(Detected change data)
________

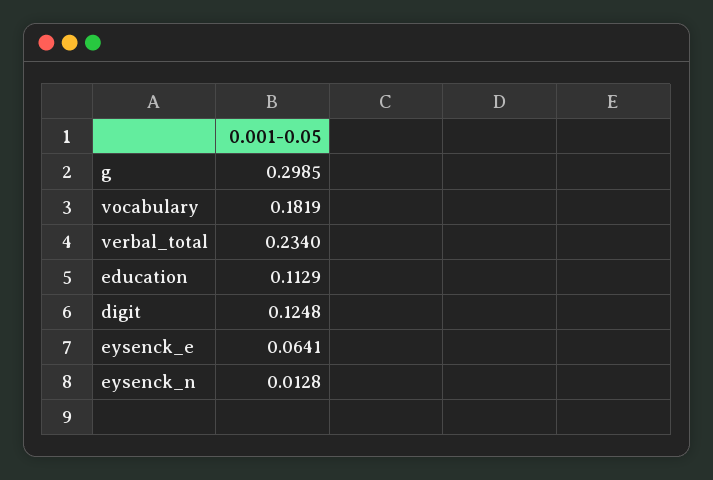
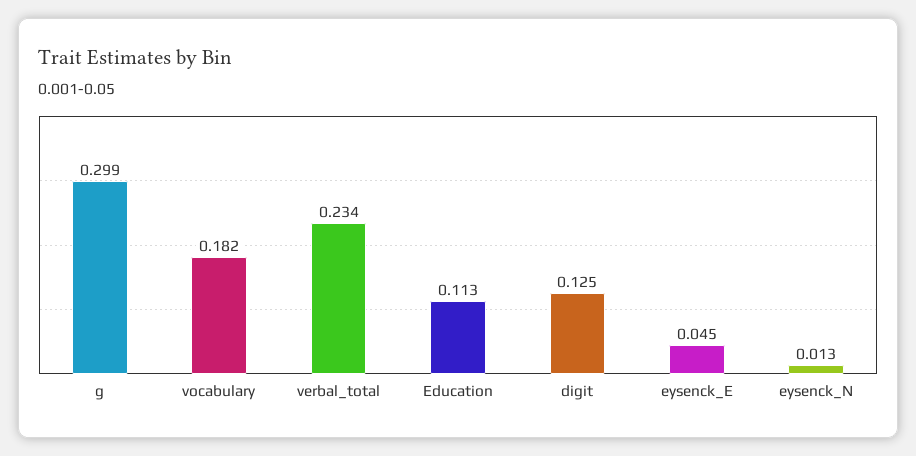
  {
    "g": 0.2985,
    "vocabulary": 0.1819,
    "verbal_total": 0.234,
    "education": 0.1129,
    "digit": 0.1248,
-   "eysenck_e": 0.0641,
+   "eysenck_e": 0.045,
    "eysenck_n": 0.0128
  }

________

#### WHAT YOU HAVE TO DO
For each line above, output its wording exactly and leave out any picture.

#### RESPONSE
  {
    "g": 0.2985,
    "vocabulary": 0.1819,
    "verbal_total": 0.234,
    "education": 0.1129,
    "digit": 0.1248,
-   "eysenck_e": 0.0641,
+   "eysenck_e": 0.045,
    "eysenck_n": 0.0128
  }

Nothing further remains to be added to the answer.